The FPO expects 45 billion baht of the investment budget for infrastructure development and 25 billion baht of the 78.2-billion-baht budget for road construction, repairs and water management will be drawn down this year.

State agencies managed to disburse 58.4% of the 2.575-trillion-baht budget expenditure during the seven months through April.
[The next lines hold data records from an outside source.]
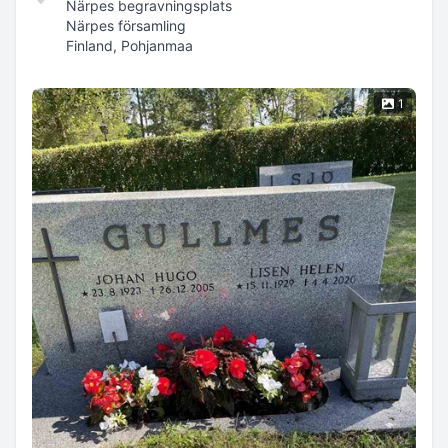
Närpes begravningsplats
Närpes församling
Finland, Pohjanmaa
1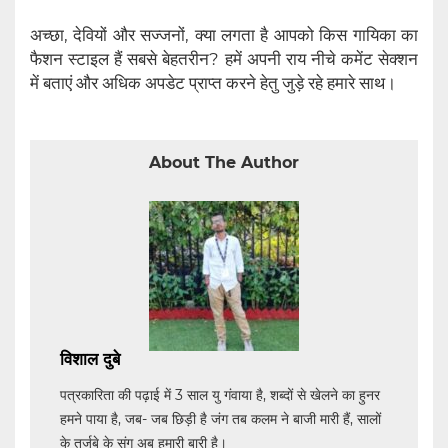
अच्छा, देवियों और सज्जनों, क्या लगता है आपको किस गायिका का
फैशन स्टाइल हैं सबसे बेहतरीन? हमें अपनी राय नीचे कमेंट सेक्शन
में बताएं और अधिक अपडेट प्राप्त करने हेतु जुड़े रहे हमारे साथ।
About The Author
विशाल दुबे
पत्रकारिता की पढ़ाई में 3 साल यु गंवाया है, शब्दों से खेलने का हुनर
हमने पाया है, जब- जब छिड़ी है जंग तब कलम ने बाजी मारी हैं, सालों
के तर्जुबे के संग अब हमारी बारी है।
They also took out 36.2% of the 449-billion-baht investment budget in the same period.

Value-added tax (VAT) collection, a proxy for domestic consumption, surged 12.8% year-on-year in April, though VAT on imported products fell 10.9%.

Cement and car sales, indicators of private investment, remained lukewarm with contractions of 3.3% and 27.3%, respectively, year-on-year in April, while imports of capital goods declined 3.7% if one-off import items of aeroplanes, electric trains and equipment are deducted.

Tax charged from property transactions last month jumped 9.4% year-on-year.

The number of foreign tourists shot up 25.1% to 2.42 million in April, Ms Kulaya said, adding that another 860,000 tourists arrived during the first 12 days of May.             

Meanwhile, Moody's Investors Service said Thailand's deeply polarised politics remains a key issue affecting the growth outlook.

"If unresolved it could destabilise the country's economy again and erode Thailand's fundamental credit strengths," the international credit rating agency warned in its credit analysis.

Last year's May 22 coup restored public order and stemmed economic uncertainty, it said, adding that implementation of the government's fiscal reform plans as well as reform of state-owned enterprises would be credit positive for the country's sovereign rating.

Moody's added that credit positive signs would include strengthening public sector finances, limiting contingent liabilities and an improved political climate.

Credit negative developments would include heightened political tensions that impact tourism or manufacturing, increased government funding costs, or other weakening of the government's financial position.